The Vienna panel represents the same view from the piano nobile of the Palazzo Massimo Lancelotti that, working a generation earlier, Gaspare Vanvitelli had employed for a series of paintings datable from 1688 to 1723 (for an example, see lot 39 of this sale). In no small part due to Bernini's unforgettable Four Rivers Fountain and the magnificent undulating façade of Borromini's Sant'Agnese church, that the Piazza Navona became one of the most popular squares in Rome in the seventeenth and eighteenth centuries, and was often represented by view painters. The present composition appears to be entirely conceived by Locatelli and its pairing with the Piazza Navona is uncommon - views of the Piazza Navona were most frequently paired with views of the piazza of Saint Peter's. As with the Vienna panel, here Locatelli has painted a view teeming with figures taken out of the lower tiers of Roman society, subjects to which the artist dedicated so much of his career. Men and women congregate in the foreground while others drive carts amongst the ruins. Above all, the scene is dominated by animals. In the seventeenth and eighteenth centuries, the Roman Forum was known as the Campo Vaccino and served as a cow pasture. Unlike many of his contemporaries, such as Giovanni Paolo Panini, Locatelli chose to emphasize this aspect of this site rather than suppress it. Accordingly, cows fill the scene, together with a few horses, sheep, and oxen.

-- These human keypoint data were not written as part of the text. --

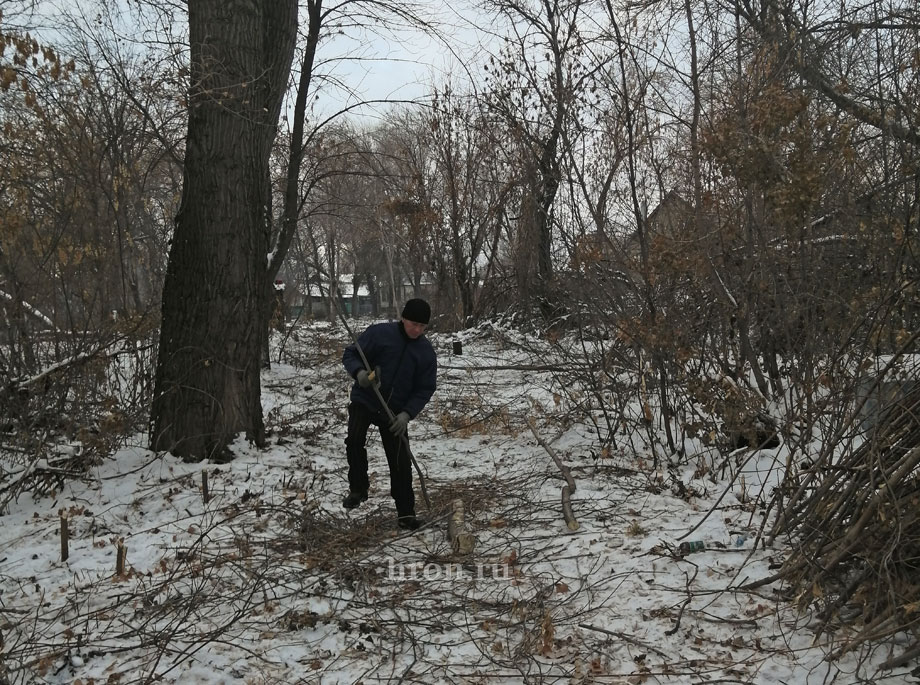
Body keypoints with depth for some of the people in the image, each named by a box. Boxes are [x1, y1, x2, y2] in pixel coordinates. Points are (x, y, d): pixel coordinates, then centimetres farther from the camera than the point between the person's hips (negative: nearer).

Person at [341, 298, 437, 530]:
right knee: (355, 439, -26)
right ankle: (358, 488, -2)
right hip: (364, 401, -2)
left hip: (397, 412, 2)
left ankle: (406, 512, 15)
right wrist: (359, 373, -27)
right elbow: (350, 354, -4)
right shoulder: (379, 333, -9)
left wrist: (406, 414, -15)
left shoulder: (426, 352, -2)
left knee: (401, 462, 0)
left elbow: (425, 389, 0)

As Bowron has observed (loc. cit.), Locatelli's emphasis on the low-life figures and animals in this painting superseded his desire to capture every detail of the topography with absolute fidelity. Thus, the artist has manipulated the placement of several iconic buildings, such as the Arch of Titus in the distance and the Temple of Castor and Pollox, which frames the composition on the right. The view was apparently captured about halfway down the forum, at the site of a fountain and water trough that were erected in the sixteenth century (these were removed in 1816 to the Piazza del Quirinale). Just behind these, one sees the church of Santa Maria Liberatrice (now destroyed) and to its left, the Farnese Gardens.